We went to the fields and we found there some corn

but the dark­ness came with her silver moon.

We were then so cold, and we were so tired

We knocked on a door with a silver knocker.

A man wel­co­med us, said : “to change is to die” on closing his fist on his iron chopper.

Of my salty dreams I only remem­ber the heat of the corn and the cold of the silver.

A man wel­co­med us, said : “to change is to die.”

A man wel­co­med us, said : “to change is to die.”

Brussels, April 2013

TROIS IMAGES DE MAGALI

© Klarthé, Vernouillet 2017

Rue du Midi

À la recherche de quelque ouvrage à même de tromper l’ennui de ce dimanche,
je par­cou­rais de façon alpha­bé­tique les linéaires pous­sié­reux
d’un vieux bou­qui­niste du centre de Bruxelles.
Apollinaire, Aragon, Baudelaire, Blake, Borges, Bukowski, Burroughs…
La porte de la bou­tique s’ouvrit
et parut une jeune femme coiffée d’un bonnet de laine lilas.

Elle s’appelait Magali.

Rue Philippe de Champagne

Dans la petite rue Philippe de Champagne, non loin de la rue du Midi
Adossé à une porte de garage en PVC, j’embrassai Magali.
D’abord au coin des lèvres puis, sentant ces der­nières s’entrouvrir,
J’entamai un réajus­te­ment axial auquel elle répon­dit de façon synchrone.

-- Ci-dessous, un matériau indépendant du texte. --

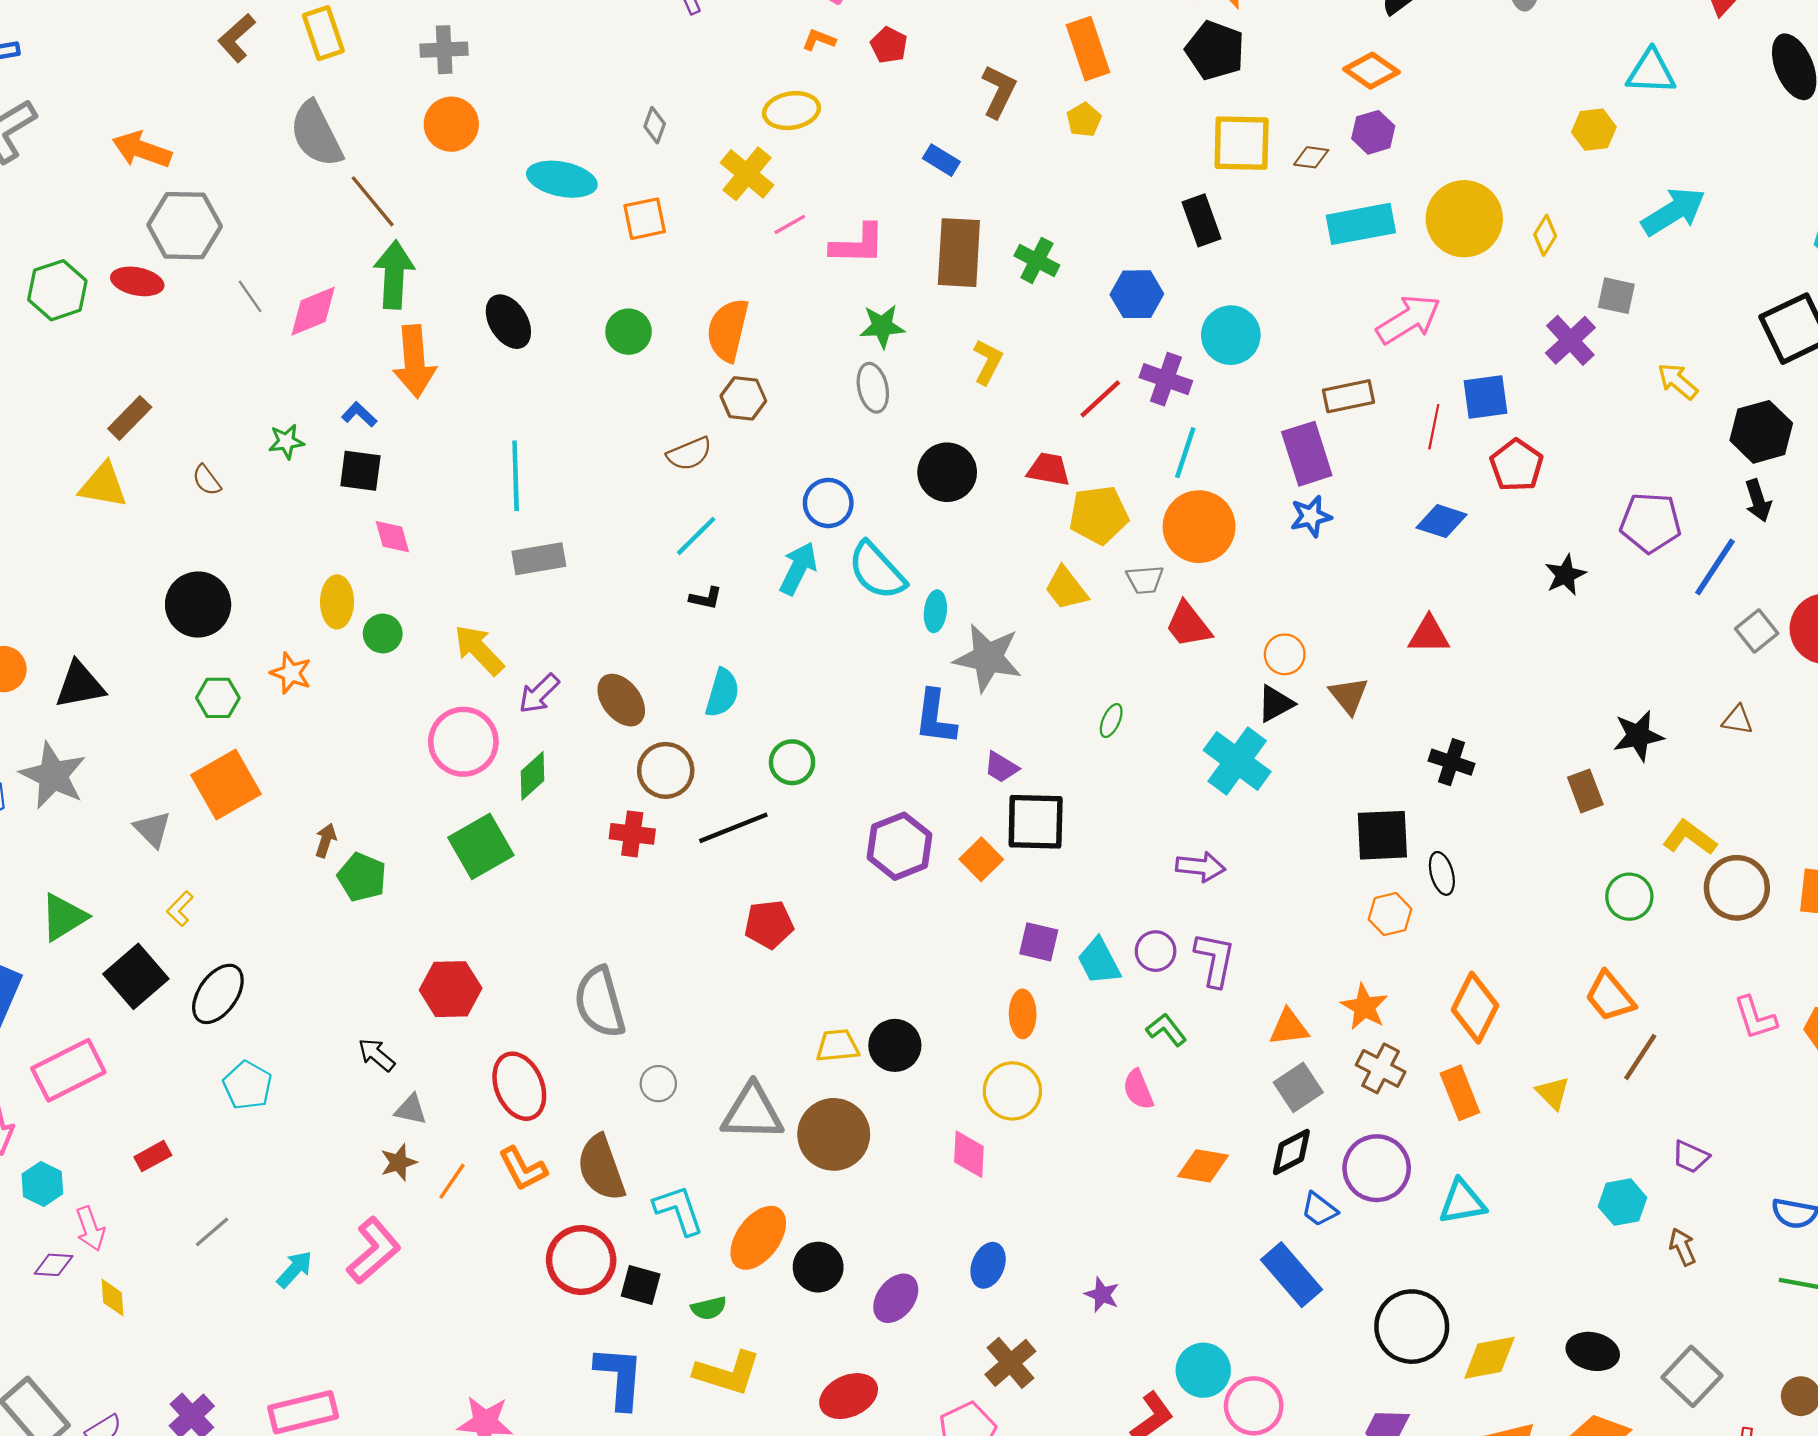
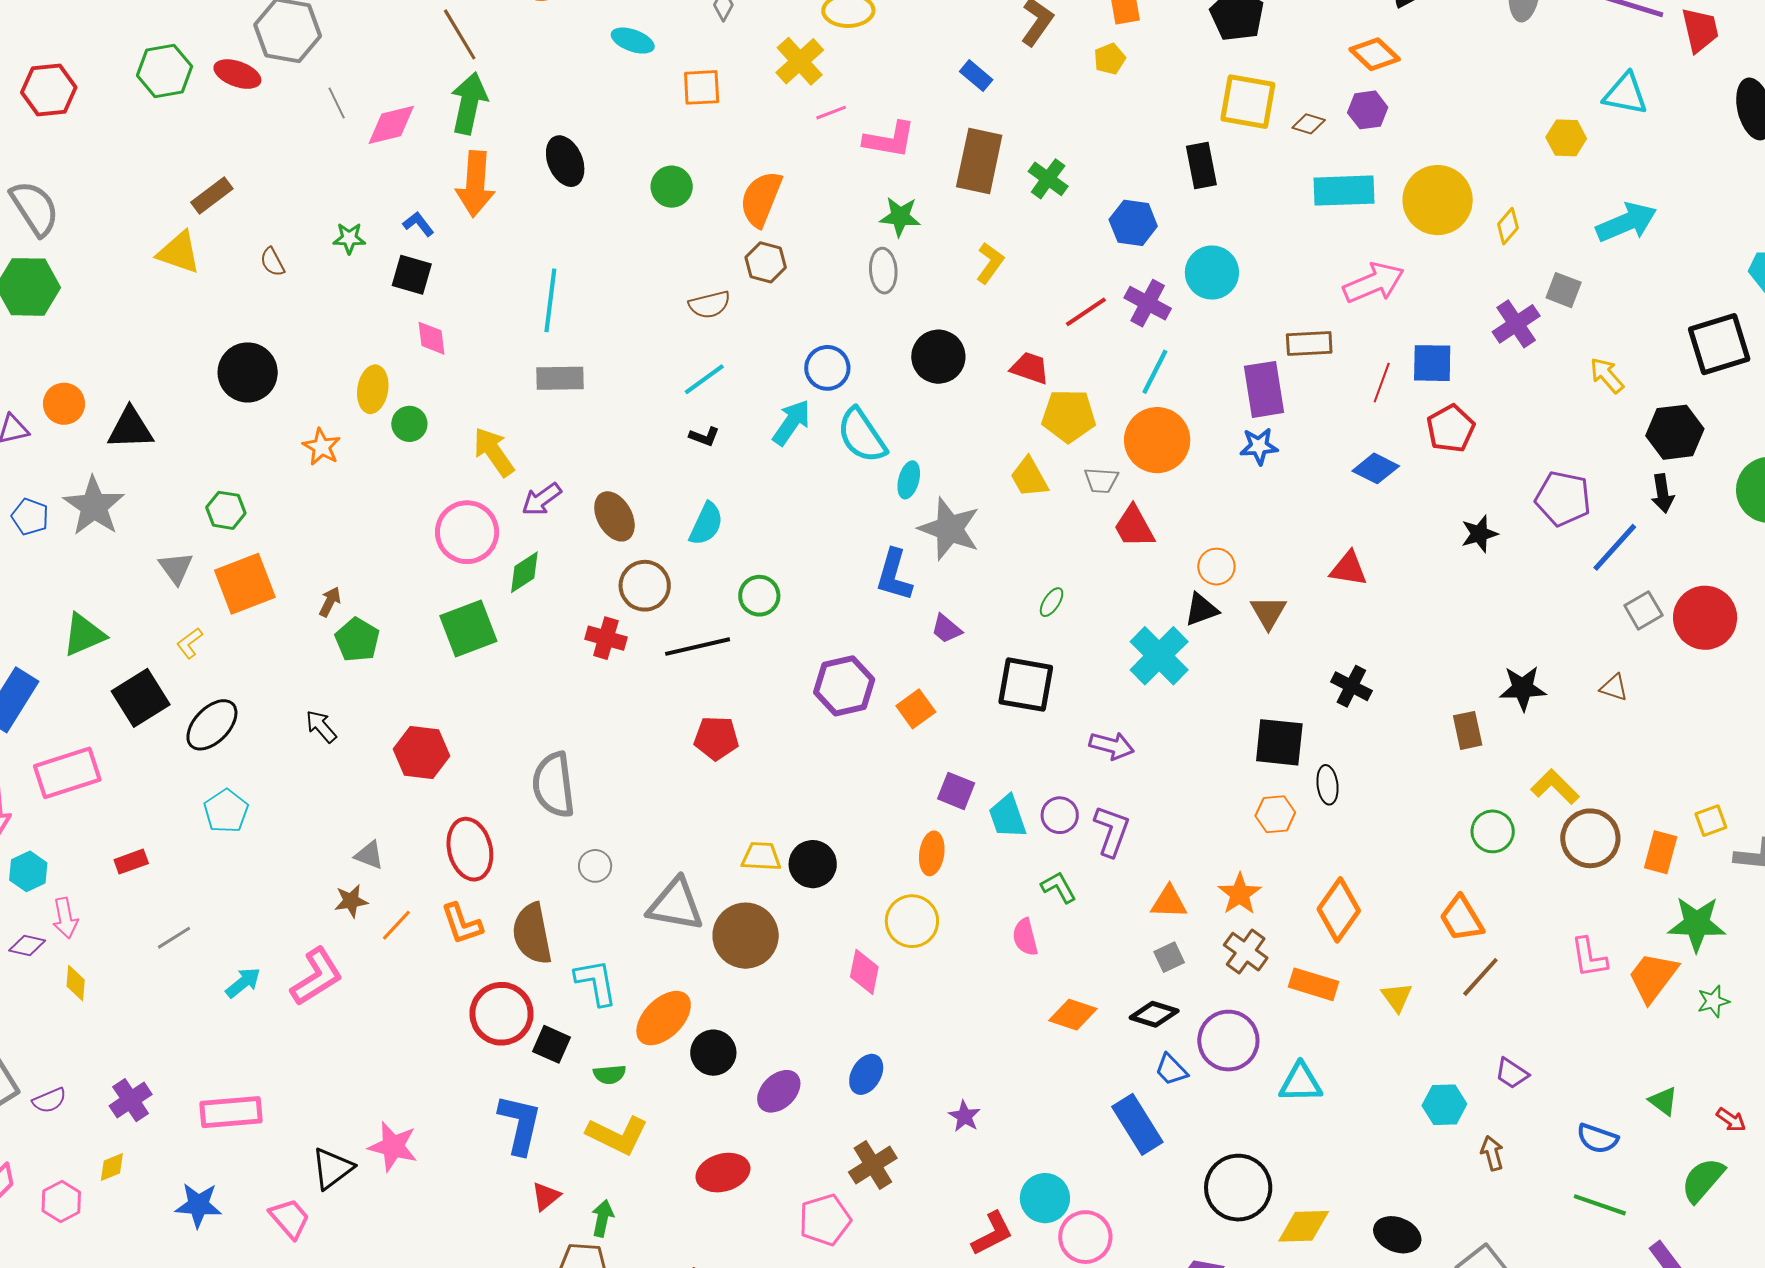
cyan ellipse: (562, 179) -> (633, 41), size x0.7
green hexagon: (218, 698) -> (226, 510), moved
orange square: (226, 784) -> (245, 584), moved
black square: (1036, 822) -> (1026, 685), moved
black arrow: (376, 1055) -> (321, 726), moved
gray square: (1298, 1087) -> (1169, 957), size x0.7
orange rectangle: (1460, 1093) -> (1314, 984), turned -60
black diamond: (1291, 1152) -> (1154, 1014), turned 36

Deux gamins pas­sèrent, lançant quelques propos salaces.
La main de Magali des­cen­dit la mienne à hauteur de ses fesses.
Je plaquai son bassin et accueillit le contact de sa poi­trine,
Plusieurs fois, nous faillîmes déchoir de cet équi­libre instable.

Respirant le même souffle, jouant des mêmes eaux.
Bruxelles pleu­vait sur nous à grosses gouttes tièdes
qui, ruis­se­lant de nos cheveux, par­ti­ci­paient de façon
sacra­men­telle à notre com­merce amoureux.

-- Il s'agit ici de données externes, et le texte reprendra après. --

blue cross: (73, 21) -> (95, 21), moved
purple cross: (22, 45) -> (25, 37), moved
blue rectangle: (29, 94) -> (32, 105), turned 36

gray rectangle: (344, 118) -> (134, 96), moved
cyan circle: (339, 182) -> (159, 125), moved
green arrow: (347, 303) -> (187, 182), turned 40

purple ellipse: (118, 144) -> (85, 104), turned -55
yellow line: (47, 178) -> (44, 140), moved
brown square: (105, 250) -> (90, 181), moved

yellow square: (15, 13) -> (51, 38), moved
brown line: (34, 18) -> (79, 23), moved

Le jeu de nos mains devint sauvage et savant
atti­rées par la chair, empê­chées par l’étoffe,
guidées par d’étranges tro­pismes et d’impérieux signaux,
nour­ris­sant leur désir du plaisir qu’elles procurent.

Dans la petite rue Philippe de Champagne, non loin de la rue du Midi
Adossé à une porte de garage en PVC, j’ai baisé Magali.

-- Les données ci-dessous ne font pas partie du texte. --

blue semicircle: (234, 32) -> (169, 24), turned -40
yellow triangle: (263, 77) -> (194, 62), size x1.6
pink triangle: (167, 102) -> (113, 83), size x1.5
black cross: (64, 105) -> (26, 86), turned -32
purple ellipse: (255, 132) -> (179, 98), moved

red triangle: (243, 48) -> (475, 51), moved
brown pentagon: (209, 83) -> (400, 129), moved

These Violent Delights Have Violent Ends

Oh Magali,
Je ne sais plus qui tu es
Ni d’ailleurs qui je suis.

Magali,
Nos baisers n’en sont plus

C’est foutu.

TROIS REGARDS SUR ARLEQUIN

© Klarthé, Vernouillet 2015

Mon nom est sorti d’Atella, a passé les Abruzzes.
Mon costume rapiécé et mon visage noir
ont franchi les rizières padanes,
sont connus des bar­bares
et de toutes les prin­ci­pau­tés d’Italie.

Seule ignore qui je suis
celle que je tins dans mes bras,
qui ne me fit Arlequin
que pour être Colombine.

Bruxelles, 19 août 2015

Plus noire que le noir des Enfers,
ma vie vaut bien moins qu’un sequin.
Je taquine les cita­dins,
je cha­parde et je rapine.

Afin de calmer ma misère,
plus noire que le noir des Enfers,
je bois l’hypocras et m’endors.
Mes rêves sont mon seul athanor.

Colombine, que veux-tu de moi ?
Ne vois-tu pas ma déchéance ?
N’entends-tu pas ces médi­sances ?
Colombine, mon étran­gère,
plus belle que le noir des Enfers,
plus douce que le noir des Enfers,
plus noire que le noir des Enfers.

Bruxelles, 1 novembre 2019

Voici le sinistre Arlequin
au costume rapiécé
au visage sans traits

Saltimbanque fantôme
sans âme et sans histoire

Tes chemins sont les rires
d’une foule distante

Tes som­meils sont les rêves
de ses enfants battus

Ta vie est de carton, de vents et de tissus.